Bobby braucht die anderen

Unsere Redaktorin Dagmar Schräder schreibt über die grossen und kleinen Dinge des Lebens. Heute über das Sozialleben ihrer Ente.

Dagmar Schräder bringt ihre Gedanken aufs Papier. (Foto: dad)

Ich habe eine Laufente. Bobby ist ihr Name. Und die hatte letztens ein Problem. Ging lahm. Wahrscheinlich hatten die anderen sie gepiesackt. Das kommt schon mal vor. Vor allem, wenn Brutsaison ist und die Erpel sich balzend um die Weibchen bemühen.
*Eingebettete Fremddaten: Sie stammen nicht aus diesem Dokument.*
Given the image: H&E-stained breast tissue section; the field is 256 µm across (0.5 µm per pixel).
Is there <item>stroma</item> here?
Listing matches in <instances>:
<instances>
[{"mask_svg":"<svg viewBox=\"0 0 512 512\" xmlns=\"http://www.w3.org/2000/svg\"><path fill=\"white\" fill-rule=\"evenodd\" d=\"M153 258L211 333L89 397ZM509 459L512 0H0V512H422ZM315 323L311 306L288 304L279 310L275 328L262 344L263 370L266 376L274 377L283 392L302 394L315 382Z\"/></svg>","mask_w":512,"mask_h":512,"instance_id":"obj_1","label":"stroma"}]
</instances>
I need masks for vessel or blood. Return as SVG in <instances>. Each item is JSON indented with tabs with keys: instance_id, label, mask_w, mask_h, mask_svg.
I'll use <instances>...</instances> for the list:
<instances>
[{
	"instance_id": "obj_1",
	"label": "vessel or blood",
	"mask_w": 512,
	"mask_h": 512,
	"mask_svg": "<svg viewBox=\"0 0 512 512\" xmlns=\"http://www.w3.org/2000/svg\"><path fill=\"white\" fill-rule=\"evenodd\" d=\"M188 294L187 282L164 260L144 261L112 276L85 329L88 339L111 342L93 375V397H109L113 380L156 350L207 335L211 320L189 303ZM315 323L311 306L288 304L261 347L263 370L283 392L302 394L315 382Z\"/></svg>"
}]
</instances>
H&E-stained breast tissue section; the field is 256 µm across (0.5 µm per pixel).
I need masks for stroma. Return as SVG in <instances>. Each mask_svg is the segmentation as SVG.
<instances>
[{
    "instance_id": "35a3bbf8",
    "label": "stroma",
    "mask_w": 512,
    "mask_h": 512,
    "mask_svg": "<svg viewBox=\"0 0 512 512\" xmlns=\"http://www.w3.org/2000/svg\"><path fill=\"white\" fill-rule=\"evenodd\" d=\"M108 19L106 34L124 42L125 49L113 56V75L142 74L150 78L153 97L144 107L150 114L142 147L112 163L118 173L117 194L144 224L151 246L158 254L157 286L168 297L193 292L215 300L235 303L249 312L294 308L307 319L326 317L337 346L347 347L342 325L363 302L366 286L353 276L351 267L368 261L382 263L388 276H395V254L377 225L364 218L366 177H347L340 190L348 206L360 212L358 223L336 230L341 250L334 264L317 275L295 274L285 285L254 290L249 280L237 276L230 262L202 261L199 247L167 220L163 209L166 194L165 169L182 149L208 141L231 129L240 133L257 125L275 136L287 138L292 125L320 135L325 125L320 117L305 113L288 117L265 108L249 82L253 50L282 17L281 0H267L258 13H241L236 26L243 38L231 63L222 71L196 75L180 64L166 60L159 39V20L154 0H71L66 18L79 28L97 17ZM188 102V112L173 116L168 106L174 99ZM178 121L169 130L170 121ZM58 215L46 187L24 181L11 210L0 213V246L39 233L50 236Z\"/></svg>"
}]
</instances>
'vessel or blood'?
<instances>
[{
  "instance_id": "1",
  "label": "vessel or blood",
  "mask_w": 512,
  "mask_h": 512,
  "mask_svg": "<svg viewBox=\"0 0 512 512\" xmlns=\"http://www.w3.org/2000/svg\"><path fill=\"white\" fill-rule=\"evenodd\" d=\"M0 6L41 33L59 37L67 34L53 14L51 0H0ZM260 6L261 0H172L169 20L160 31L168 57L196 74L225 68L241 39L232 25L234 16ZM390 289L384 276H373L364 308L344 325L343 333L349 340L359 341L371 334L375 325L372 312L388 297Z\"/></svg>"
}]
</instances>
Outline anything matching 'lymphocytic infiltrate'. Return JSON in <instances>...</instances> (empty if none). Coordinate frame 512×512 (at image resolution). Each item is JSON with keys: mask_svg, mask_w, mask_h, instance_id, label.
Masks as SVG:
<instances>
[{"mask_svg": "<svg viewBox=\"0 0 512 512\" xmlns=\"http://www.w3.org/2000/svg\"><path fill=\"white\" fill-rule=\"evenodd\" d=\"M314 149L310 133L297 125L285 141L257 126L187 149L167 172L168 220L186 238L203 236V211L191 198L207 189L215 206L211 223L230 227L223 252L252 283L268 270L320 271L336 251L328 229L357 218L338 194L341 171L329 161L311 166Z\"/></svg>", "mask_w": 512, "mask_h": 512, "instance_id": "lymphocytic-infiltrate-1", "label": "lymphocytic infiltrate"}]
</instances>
Sie erweckte mein Mitleid.

Wie sie sich stets bemühte, mit den anderen mitzuhalten, wenn diese im Entenmarsch über die Wiese spazierten, auf der Suche nach Schnecken. Sie machte dann ein paar Schritte, quakte hilfesuchend und liess sich erschöpft irgendwo nieder. Oft waren die anderen richtig fies zu ihr. Schubsten sie vom Futter weg, bissen sie, liessen jegliche Empathie vermissen.

Natürlich konnte ich nicht zulassen, dass ihr so übel mitgespielt wurde. Also packte ich Bobby in eine Kiste und brachte sie zum Tierarzt. Der vermutete eine Zerrung oder dergleichen. Viel könne man da nicht tun, Schmerzmittel und Schonung. Und weil Schonung mit den anderen nicht gut funktioniert, separierte ich Bobby. Pflegte sie, versorgte sie mit dem besten Futter, brachte ihr Äpfel und Mehlwürmer, eine Entendelikatesse.

Zuerst setzte ich ihren Partner Erni zu ihr. Aber als er sie nur bedrängte, musste er wieder zu den anderen. Zwei Hühner leisteten ihr von nun an Gesellschaft. Und tatsächlich, sie frass gierig und dankbar, quakte freundlich, wenn sie mich sah und humpelte täglich ein bisschen weiter. Wird schon werden, dachte ich mir.

Doch aus Tagen wurden Wochen, es wurde nicht mehr besser, und Bobby trauriger. Sie hörte auf zu quaken, selbst ihr Enthusiasmus für Mehlwürmer hatte stark nachgelassen. Oft rutschte sie morgens in eine Ecke und verharrte dort bis abends. Das hatte ich nicht gewollt. «Gut gemeint ist das Gegenteil von gut gemacht», dachte ich mir.

Mir fiel nix anderes ein, als sie wieder den anderen auszusetzen. Also nahm ich sie unter den Arm und brachte sie zu ihnen. Die kamen angerannt, bedrängten sie übel, sie verkroch sich unterm Stall, wo sie den ganzen Tag verharrte. Ich schob ihr eine Schüssel mit Salat zu und überliess sie ihrem Schicksal.

Abends fischte ich sie hervor und trug sie in den Stall, weil sie da unmöglich allein reinkam. War schwer zu ertragen, ihr bei dieser brutalen Wiedereingliederung zuzuschauen. Und dass sie genesen würde, konnte ich mir nicht vorstellen. Aber ich liess den Dingen ihren Lauf.

Eine Woche später suchte ich sie abends vergebens. Rief nach ihr, suchte jede Ecke ab, vermutete schon, der Fuchs habe sie erwischt. Bis ich sie im Stall fand. Ganz alleine war sie reingeklettert. Von da an ging es aufwärts. Sie rutschte morgens immer behänder aus dem Stall, fing wieder an, lauthals ihre Meinung kundzutun und sorgte dafür, dass sie mit den anderen gleichzeitig am Futternapf ankam.

Ein Wunder! Und jetzt gehört Bobby wieder dazu. Laufen ist zwar immer noch nicht ihr Ding, aber ich glaube, sie ist zufrieden. Hoffe ich zumindest. Und ich habe gelernt, dass auch eine Ente nicht gesund werden kann, wenn sie ganz auf sich alleine gestellt ist. Da hilft selbst das beste Futter nicht. Nicht mal Mehlwürmer.